TASK:
Each line of the entries that contains the word "decision" adds one. Reply with the resulting number only.

INPUT:
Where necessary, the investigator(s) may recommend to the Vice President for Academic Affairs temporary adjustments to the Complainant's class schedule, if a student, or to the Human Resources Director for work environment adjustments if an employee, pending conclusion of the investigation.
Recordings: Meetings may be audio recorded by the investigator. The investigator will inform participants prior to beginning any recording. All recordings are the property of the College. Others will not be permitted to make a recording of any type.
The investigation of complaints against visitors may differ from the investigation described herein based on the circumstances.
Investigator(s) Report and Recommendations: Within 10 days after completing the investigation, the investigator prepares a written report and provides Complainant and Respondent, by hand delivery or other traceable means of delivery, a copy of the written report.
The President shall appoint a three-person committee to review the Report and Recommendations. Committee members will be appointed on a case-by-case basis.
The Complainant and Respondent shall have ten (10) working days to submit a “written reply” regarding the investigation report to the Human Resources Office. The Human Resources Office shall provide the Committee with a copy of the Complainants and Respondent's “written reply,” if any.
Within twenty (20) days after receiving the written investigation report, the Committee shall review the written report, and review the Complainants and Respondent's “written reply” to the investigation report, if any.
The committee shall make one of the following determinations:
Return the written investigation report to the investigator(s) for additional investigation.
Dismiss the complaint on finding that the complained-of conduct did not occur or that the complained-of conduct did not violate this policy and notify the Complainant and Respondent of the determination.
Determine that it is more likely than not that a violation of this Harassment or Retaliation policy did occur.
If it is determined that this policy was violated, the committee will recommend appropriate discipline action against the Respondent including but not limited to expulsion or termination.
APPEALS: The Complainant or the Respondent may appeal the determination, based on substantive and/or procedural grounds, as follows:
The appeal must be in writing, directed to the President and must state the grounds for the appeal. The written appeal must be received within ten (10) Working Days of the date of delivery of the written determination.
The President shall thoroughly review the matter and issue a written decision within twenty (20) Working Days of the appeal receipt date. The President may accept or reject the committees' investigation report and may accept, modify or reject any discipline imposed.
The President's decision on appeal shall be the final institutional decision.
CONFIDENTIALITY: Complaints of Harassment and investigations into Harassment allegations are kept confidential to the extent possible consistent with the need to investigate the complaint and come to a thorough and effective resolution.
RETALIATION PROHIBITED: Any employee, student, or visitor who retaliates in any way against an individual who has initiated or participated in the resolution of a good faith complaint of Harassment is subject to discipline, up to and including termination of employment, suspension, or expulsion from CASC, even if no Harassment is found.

EXPECTED ANSWER:
2